Glitz On the Ritz

Juli and Stewart Juneau’s Christmas at home
The 1872 piano|!!| made by Hazelwood Brothers of New York|!!| takes center stage in the large formal space; a small Christmas tree filled with Juli’s hand-blown ornaments decorates the small tree on the piano|!!| with additional ornaments and decorations added the tree.

Located high atop the treasured historic building that was originally the Maison Blanche Department Store, the penthouse of Juli and Stewart Juneau is a magical world during the holiday season. Decked out in myriad glass ornaments and objects handcrafted by Juli, a skilled professional blown-glass artist, each room of their unique home takes on a special holiday glow. “My breath goes into everything I make, and I find it exciting to breathe life into each glass object to create the colors, patterns and swirls of my holiday decorations,” Juli says.

Stewart, a real estate developer, purchased the building in 1995 and spent five years converting it to the Ritz-Carlton Hotel and creating the unique penthouse. They enjoy their comfortable home with its wall of windows that overlooks the terrace and the mighty Mississippi River, Stewart says. “We especially enjoy living here during the holiday season, when Juli does an amazing job of decorating, and we have the opportunity of sharing our home with family and friends.”

Filled with fine antiques, Juli’s talent as a glass artist is especially showcased in their penthouse. During the holiday season, “My glass creations hang from chandeliers, cover our large and small Christmas trees and create colorful displays in glass bowls and even on top of our grand piano,” she says. She adds that she takes pleasure in making new glass ornaments each year to add to her already large collection. “I love how the ornaments reflect the light from the antique chandelier in the dining room to give everything a special glow.”

The couple always places a natural fir tree in the corner of the large room that incorporates the living and dining rooms. The tree is decorated with peacock feathers, glass balls and heirloom ornaments. The feathers are all from the peacocks at the couple’s nonprofit safari resort in central Louisiana, near Marksville. They carefully save every feather the peacocks shed for their special Christmas tree.

The 1872 antique piano, made by Hazelton Brothers of New York, a famous piano maker of the day, is always the setting for a large display of Juli’s ornaments. “We discovered the piano in San Francisco on one of our many trips to wine country. It had been in the same family since it was built and the last person to own it was a jazz musician. He personally delivered it to New Orleans and then sat down and played it.”

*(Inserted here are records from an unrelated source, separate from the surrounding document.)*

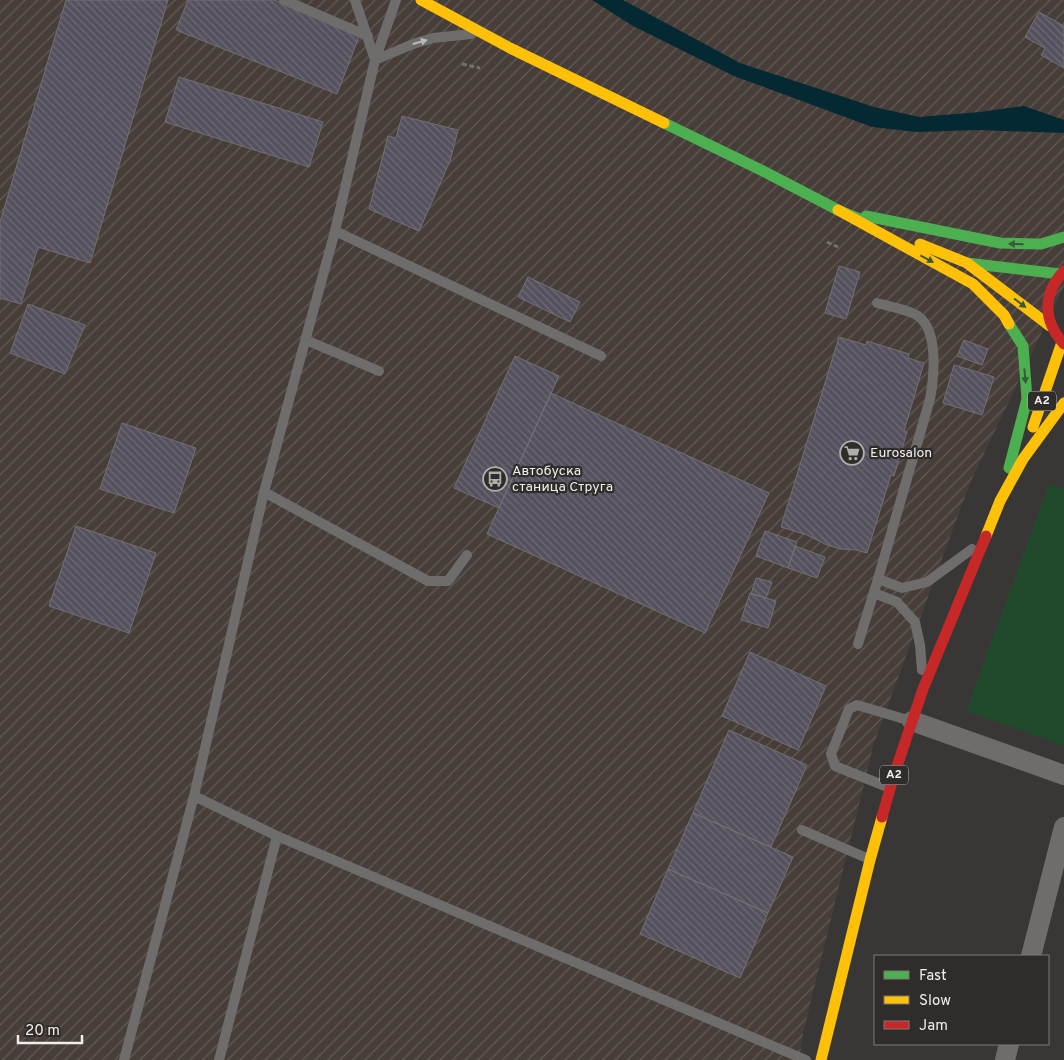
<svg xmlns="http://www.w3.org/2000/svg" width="1064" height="1060" font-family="Overpass,sans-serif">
<defs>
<pattern id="industrial-furrows" width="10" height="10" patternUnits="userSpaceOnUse" patternTransform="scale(1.25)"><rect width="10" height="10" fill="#473e39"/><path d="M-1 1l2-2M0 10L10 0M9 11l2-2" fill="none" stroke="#625a56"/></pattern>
<pattern id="building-back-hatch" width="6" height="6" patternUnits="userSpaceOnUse" patternTransform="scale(1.25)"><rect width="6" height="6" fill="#55515e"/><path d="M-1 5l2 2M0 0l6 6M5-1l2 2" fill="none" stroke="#6e6a75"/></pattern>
</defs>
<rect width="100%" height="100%" fill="#393735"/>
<!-- industrial -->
<path fill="url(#industrial-furrows)" d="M0,0H1064V286L970,483L874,743L803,1033L799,1060H0Z"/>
<!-- green -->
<path fill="#214a2c" d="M1049,484L1064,489V746L966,711Z"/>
<!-- water -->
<path fill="#052932" d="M592,0H623L740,63L874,107L919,117L980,112L1024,106L1064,120V133L979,130L917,132L872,127L734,76L633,26Z"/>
<!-- building -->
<path fill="url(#building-back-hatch)" stroke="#727170" d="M66,0H168L90,263L38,247L21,304L0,298V222Z
M188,0H274L360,34L337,94L176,30Z
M1039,12L1064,26V68L1041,55L1045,48L1025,37Z
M179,77L323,122L309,167L165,122Z
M402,116L458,130L450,161L419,231L369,209L388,136L396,138Z
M839,266L860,272L846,319L825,313Z
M528,277L580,302L570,322L518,297Z
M28,304L85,325L65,374L10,353Z
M839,337L866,345L867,341L909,354L908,358L924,363L904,431L907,432L894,476L891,475L867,553L856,550L841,549L827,545L807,535L781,527Z
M964,340L988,349L982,365L957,356Z
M515,356L559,376L499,508L454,488Z
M954,365L994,377L982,415L943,403Z
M551,393L769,493L705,633L487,534Z
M122,423L196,448L174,513L100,489Z
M76,526L156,553L129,633L49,606Z
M765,531L797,542L788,568L756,556Z
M795,546L825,557L817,578L788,568Z
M756,578L772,582L766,598L751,594Z
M750,593L776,601L768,628L741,620Z
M750,652L826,686L798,750L722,716Z
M729,730L807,765L771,847L693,813Z
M693,813L793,857L768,913L668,869Z
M668,869L768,913L740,978L640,934Z"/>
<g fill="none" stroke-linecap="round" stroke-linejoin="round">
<!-- path -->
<path stroke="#727170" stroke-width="3" stroke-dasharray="5 2.5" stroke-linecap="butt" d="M462,64L480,68
M827,242L838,247"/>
<!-- lane -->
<path stroke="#6e6d6c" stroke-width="10" d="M284,0L368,36
M355,0L375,60L413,44L433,38L471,34
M335,231L601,356
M306,340L379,371
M264,492L428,581H448L467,555
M878,579L902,588L927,582L972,549
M874,593L897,602L915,622L920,645L922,670
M858,644L878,579L930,399C934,377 939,331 918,316C909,310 889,306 877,303
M890,788L835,766L831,754L849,709L857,705L911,721
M194,796L277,836L806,1060
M802,830L869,859
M124,1060L194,796L264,492L335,231L375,60L396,0
M219,1060L277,836"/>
<!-- street -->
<path stroke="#6e6d6c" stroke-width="20" d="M912,721L1064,775
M1031,956L1064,827
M1005,1060L1009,1044"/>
<!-- fast -->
<path stroke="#4caf50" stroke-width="11" d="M664,123L761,170L838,210L860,219
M866,216L1000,243L1041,244L1064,237
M967,263L1060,274
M1009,468L1027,399L1023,346L1009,324"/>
<!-- slow -->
<path stroke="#ffc107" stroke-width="11" d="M421,0L510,48L664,123
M838,210L973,284L1004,315L1009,324
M920,244L967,263L1050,326
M1033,427L1062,342
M986,536L1000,501L1023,459L1064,403
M821,1060L870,860L882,817"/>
<!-- jam -->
<path stroke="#c62828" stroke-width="11" d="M1064,271C1042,294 1043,321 1064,344
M882,817L894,775L923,689L986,536"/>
</g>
<!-- one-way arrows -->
<defs><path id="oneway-solid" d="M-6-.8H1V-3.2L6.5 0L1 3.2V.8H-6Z" transform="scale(1.25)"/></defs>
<use fill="#bcbab8" href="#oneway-solid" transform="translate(420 42) rotate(-16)"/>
<g fill="#3a5a37">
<use href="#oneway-solid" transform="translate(1016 244) rotate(-179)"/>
<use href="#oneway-solid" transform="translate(927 259) rotate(28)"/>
<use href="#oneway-solid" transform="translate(1020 303) rotate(37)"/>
<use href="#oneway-solid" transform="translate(1025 376) rotate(85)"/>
</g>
<!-- icons -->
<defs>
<g id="supermarket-ring" transform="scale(1.25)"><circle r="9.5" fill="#302c2a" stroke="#b0adab" stroke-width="1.5"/><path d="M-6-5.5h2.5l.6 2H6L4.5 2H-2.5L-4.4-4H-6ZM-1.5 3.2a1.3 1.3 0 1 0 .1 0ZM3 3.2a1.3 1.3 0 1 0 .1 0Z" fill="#b0adab"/></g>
<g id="bus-ring" transform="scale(1.25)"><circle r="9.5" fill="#302c2a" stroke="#b0adab" stroke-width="1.5"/><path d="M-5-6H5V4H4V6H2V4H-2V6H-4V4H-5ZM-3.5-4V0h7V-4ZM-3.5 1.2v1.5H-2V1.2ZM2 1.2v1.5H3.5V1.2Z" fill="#b0adab"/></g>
</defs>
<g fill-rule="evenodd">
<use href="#supermarket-ring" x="852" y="453"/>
<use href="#bus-ring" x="495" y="479"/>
</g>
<g text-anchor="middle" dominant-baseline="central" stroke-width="4.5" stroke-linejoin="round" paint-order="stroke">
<!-- shield labels -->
<g fill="#302c2a" stroke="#b6b3b1" stroke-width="1">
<rect x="1028" y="391.5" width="28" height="19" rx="4"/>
<rect x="880" y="765.5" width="28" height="19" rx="4"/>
</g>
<g font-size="12" font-weight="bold" fill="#f0edeb">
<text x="1042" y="401">A2</text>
<text x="894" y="775">A2</text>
</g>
<!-- poi labels -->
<g font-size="14" fill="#f0edeb" stroke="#302c2a" text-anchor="start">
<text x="870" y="453">Eurosalon</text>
<text x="512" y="471">Автобуска<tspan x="512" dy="16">станица Струга</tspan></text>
</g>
</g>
<!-- legend -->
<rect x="874" y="955" width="175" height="90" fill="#302c2a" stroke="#7d7977"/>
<rect x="884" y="971" width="25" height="8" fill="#4caf50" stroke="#7d7977"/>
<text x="919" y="980" font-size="15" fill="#f0edeb">Fast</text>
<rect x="884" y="996" width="25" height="8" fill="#ffc107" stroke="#7d7977"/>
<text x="919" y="1005" font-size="15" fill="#f0edeb">Slow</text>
<rect x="884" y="1021" width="25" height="8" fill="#c62828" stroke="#7d7977"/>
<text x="919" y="1030" font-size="15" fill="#f0edeb">Jam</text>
<!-- scale -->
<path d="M18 1035v8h64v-8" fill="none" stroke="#f0edeb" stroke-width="2.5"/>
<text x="25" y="1035" font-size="15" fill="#f0edeb" stroke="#302c2a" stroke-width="4" paint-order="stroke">20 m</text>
</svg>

One of the couple’s interesting annual holiday decorations is the small tree filled with glass balls on the piano. “I fill it with my hand-blown glass balls in all colors, and I think it instantly says that it’s holiday time when you walk down the hall and into our living room and get your first glimpse of the decorations.”

Juli’s large glass balls hang from the elaborately carved antique canopy bed in the master bedroom, and even the adjoining master bathroom has its share of holiday ornaments on display. “Although we both love to share our home to help promote social and philanthropic causes throughout the year, it’s the Christmas season with family and friends that’s one of the most special times of the year for both of us,” she says.

Built in 1908 at the corner of Canal and Dauphine streets, the 13-story building that now accommodates the Juneau’s home was the largest structure of its kind in the city when it was completed. Maison Blanche Department Store occupied the first five floors, according to historian Edward J. Branley, a former employee of the store and a history teacher, with professional offices on the upper floors. Press clippings from the time recorded that Maison Blanche was considered one the finest department stores in the country. “The building has a rich and varied history that has touched many lives,” Stewart says.

Juli quickly points out “Mr. Bingle,” a Christmas snowman was created for Maison Blanche in 1947 as a helper for Santa Claus. “The store was famous for its elaborate Christmas windows and huge sculpture of Mr. Bingle hanging on the front of the building,” she says.

Today Mr. Bingle no longer hangs from the building, however, the Ritz-Carlton Hotel is still aglow with holiday decorations, and high atop the building there’s a secret Christmas fairyland. Julia adds, “I feel we’re keeping the joyous spirit of Christmas that has always been associated with the building alive with our festive decorations for our family and friends to enjoy.”


Stewart and Juli Juneau


Fairy lights are intertwined with Juli’s hand-blown glass ornaments cover the small tree on the antique piano.


Adorned with heirloom ornaments and hand-blown balls, the Christmas tree has special meaning to Juli and Stewart.


Furnished with fine antiques, the living room’s holiday mood is enhanced with Juli’s hand-blown glass vases, bowls and ornaments.


A tiny sequined hat adorns the head of the taxidermied ostrich in the living room.


The large fir Christmas tree is decorated with peacock feathers, glass balls and heirloom ornaments; the feathers are from the peacocks at the Juneau’s nonprofit safari resort in central Louisiana, near Marksville.


An antique chandelier in the dining room is decorated with various hand-blown ornaments; while a collection of jewel-tone goblets is displayed in the center of the dining room table.